Today is a holiday from work, which always screws with my brain. I’ve been a freelancer for ten years, holidays aren’t a thing we get. And yesterday was a debacle culminating in TWO low battery smoke detectors and only one replacement battery at 1am, so I’ve been off a bit today.
I mean, I don’t eat breakfast most of the time anyways, but I had my usual massage therapy at noon, was late for that, yelled at a lot of traffic, got cut off by a Lexus, was an absolute California driver about it and got back in front of him, and then stopped for groceries, finally realizing that it was 3pm and I hadn’t eaten since last night. I don’t usually get hangry, but I was hangry, especially when another Lexus was an asshole at the gas station.
Anyways, I shop at Central Market in Mill Creek most of the time, and today I discovered that the feta in their deli section is AMAZING. Like, sheep’s milk, fall-apart-when-you-pick-it-up, spread-it-on-bread-like-butter amazing. I’m making hummus this week, so I needed feta anyways.
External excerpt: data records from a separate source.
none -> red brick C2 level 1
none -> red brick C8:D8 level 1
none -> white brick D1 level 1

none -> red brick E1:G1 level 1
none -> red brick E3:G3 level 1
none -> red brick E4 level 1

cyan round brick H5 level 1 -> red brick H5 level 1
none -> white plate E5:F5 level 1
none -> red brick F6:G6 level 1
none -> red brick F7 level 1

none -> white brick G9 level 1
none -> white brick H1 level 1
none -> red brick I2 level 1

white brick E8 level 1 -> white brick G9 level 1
So, while I say egg and tomato burrito, those were just there because even I have a little more pride than wrapping a whole block of feta in a tortilla and calling it lunch (sometimes. There are days…)
I…didn’t get a picture. Plus, the kitchen was a mess. But this will be made again!
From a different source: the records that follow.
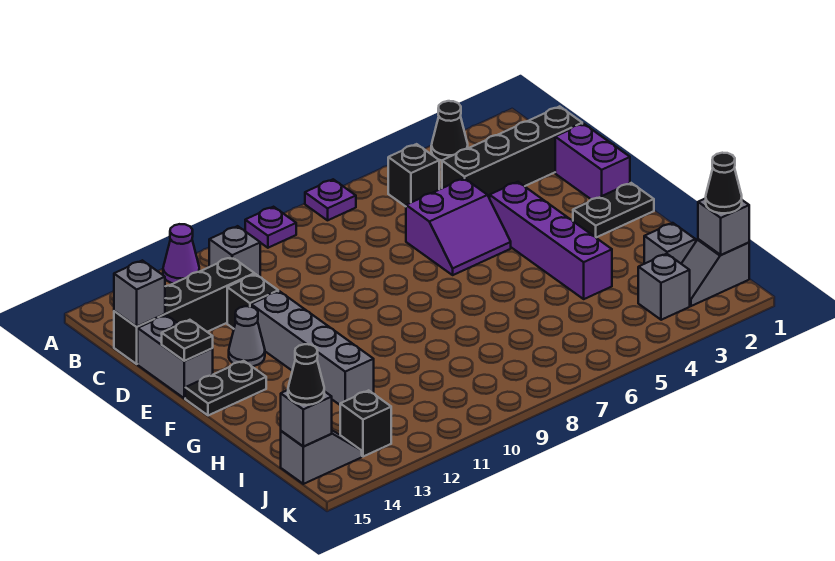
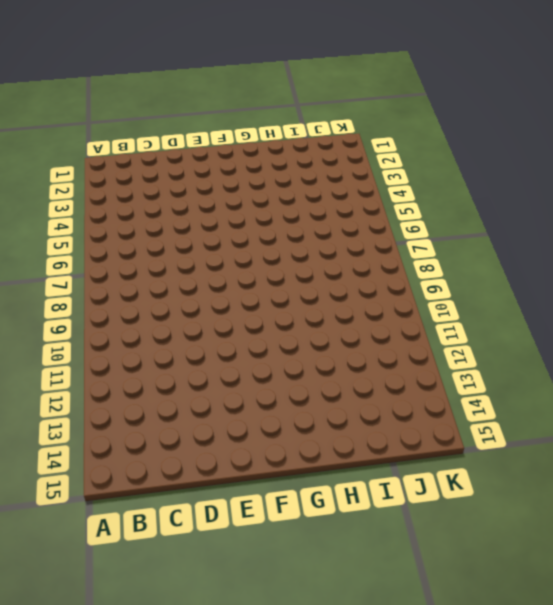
none -> black cone A3 level 1
none -> purple plate A7 level 1
none -> purple plate A9 level 1

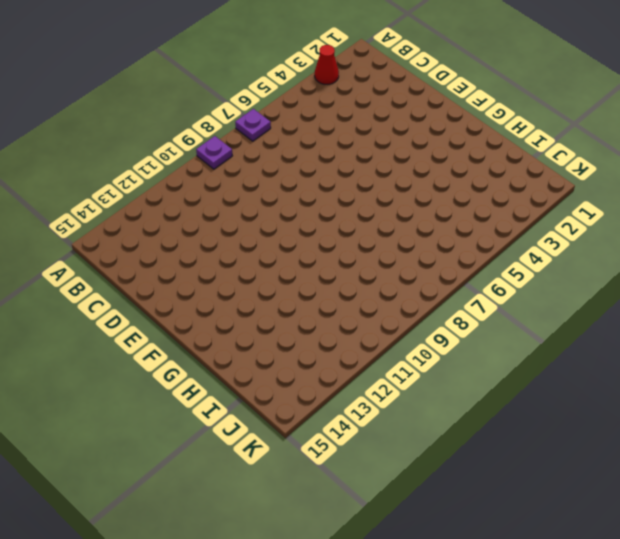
red cone A3 level 1 -> black cone A3 level 1
none -> purple cone A12 level 1
none -> black brick B5 level 1
none -> grey brick B11 level 1

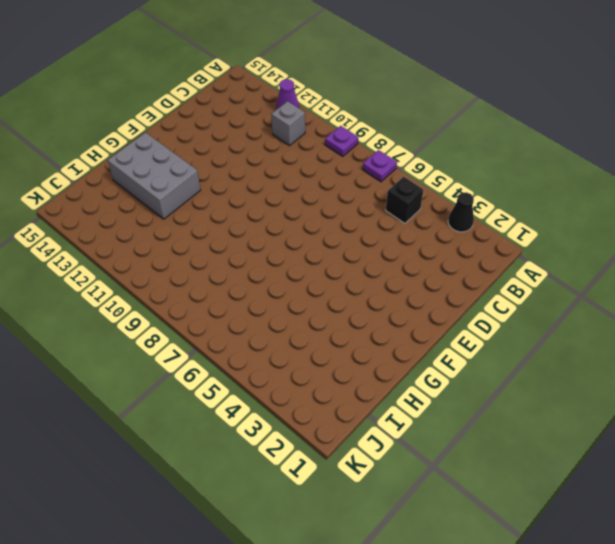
grey brick G12:H14 level 1 -> grey brick E12:H12 level 1
none -> black brick C1:C4 level 1
none -> black brick C12:C15 level 1
none -> purple brick D1:E1 level 1

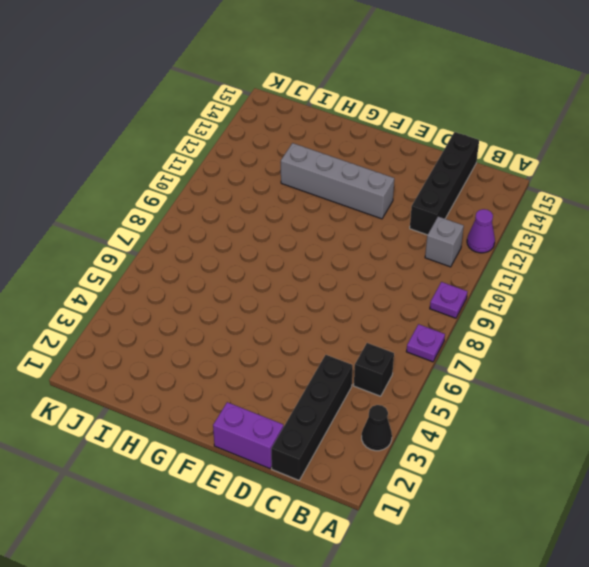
none -> purple slope D5:E6 level 1 top D
none -> black brick D12 level 1
none -> grey brick D15:E15 level 1

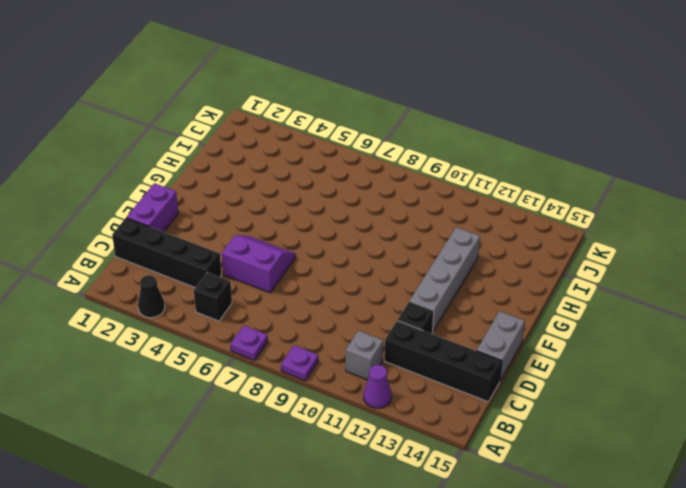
none -> purple brick E4:H4 level 1
none -> grey cone E13 level 1
none -> black plate F1:F2 level 1

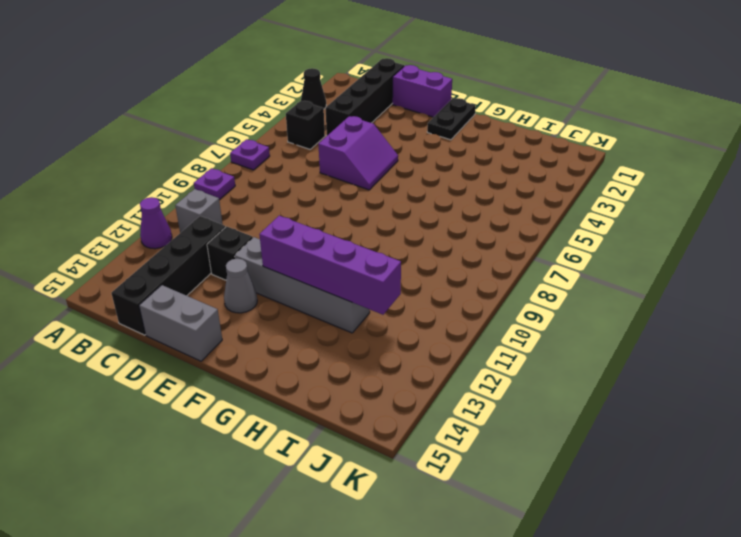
purple brick F12:I12 level 2 -> purple brick E4:H4 level 1
none -> black plate F14:F15 level 1
none -> grey brick I2 level 1
none -> grey slope J1:J2 level 1 top 1

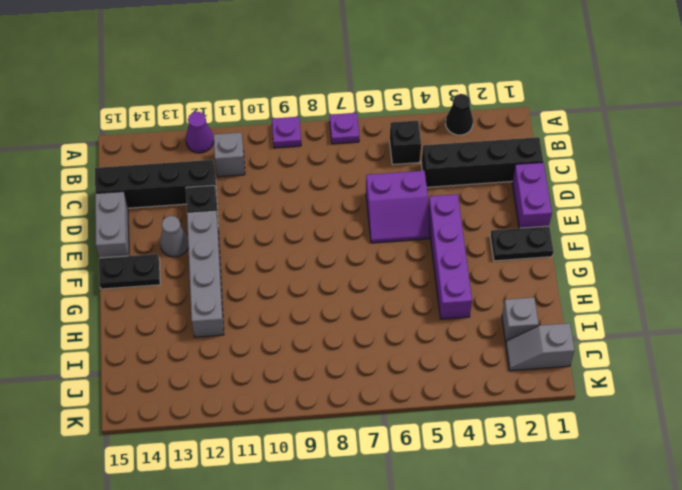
none -> grey brick J3 level 1
none -> black brick J13 level 1
none -> grey slope J14:J15 level 1 top 15

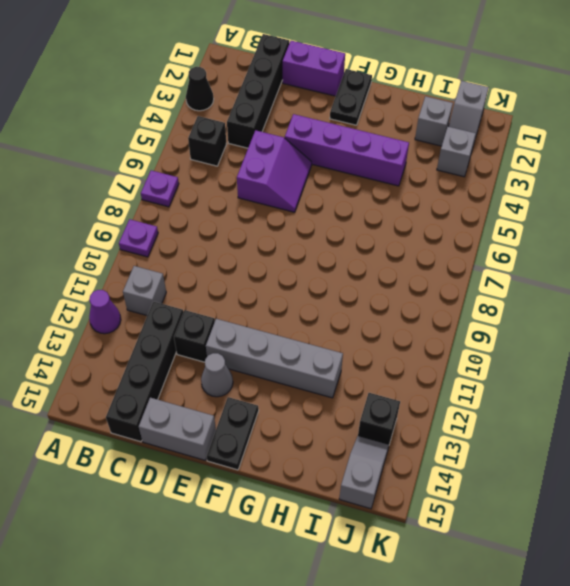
none -> grey brick C15 level 2
none -> black plate E15 level 2
none -> grey brick J1 level 2

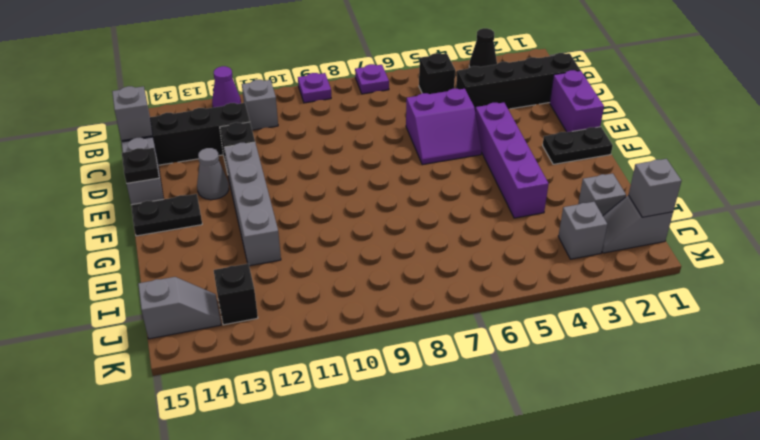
none -> grey brick J15 level 2
none -> black cone J1 level 3
none -> black cone J15 level 3

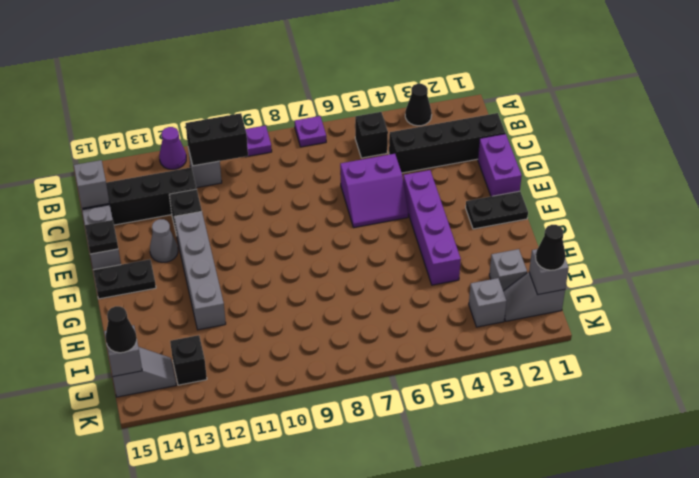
black brick B10:B11 level 2 -> none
TECHNICALLY this makes one burrito, if you haven’t eaten for over 12 hours, but if you want to actually be able to wrap the tortillas up, it makes 2.
Tomato & Egg Burrito – Recipe
2 eggs
1 tblsp heavy cream (or milk)
Pinch flake salt
Pinch chili flakes
2 flour tortillas (whole or white)
1/4 cup sheep’s milk feta or other cheese of your choice
1/4 cup tomatoes, chopped finely
1 tblsp fresh mint
2 tblsp Garlic Sauce (If you’re in the Seattle area, you owe it to yourself to use this: https://www.garlicsauce.com/) OR 2 tblsp plain yogurt
Directions
Heat oven to 400. Toast tortillas in the oven for about five minutes, until warm and a bit crispy. Or you can stick them in a toaster oven, fry them, or even heat them in the microwave. This isn’t molecular gastronomy, and you’re hungry. Do whatever gets the food on your plate.
Mix chopped tomatoes, mint, and garlic sauce (or yogurt) together in a small bowl.
Whisk eggs, cream, salt, and chili flakes together and pour into a nonstick pan over medium-low heat. Scramble gently, until just cooked. Turn off burner and remove from heat.
Sprinkle half of the feta down the middle of each tortilla, leaving room at the end to fold it. Divide the eggs evenly onto the tortillas, and top with the tomato mixture.
Inhale.
Note: this is obviously a very versatile recipe. You can use cheddar instead of feta, add cucumber, use chickpeas instead of eggs, or add bacon or sausage.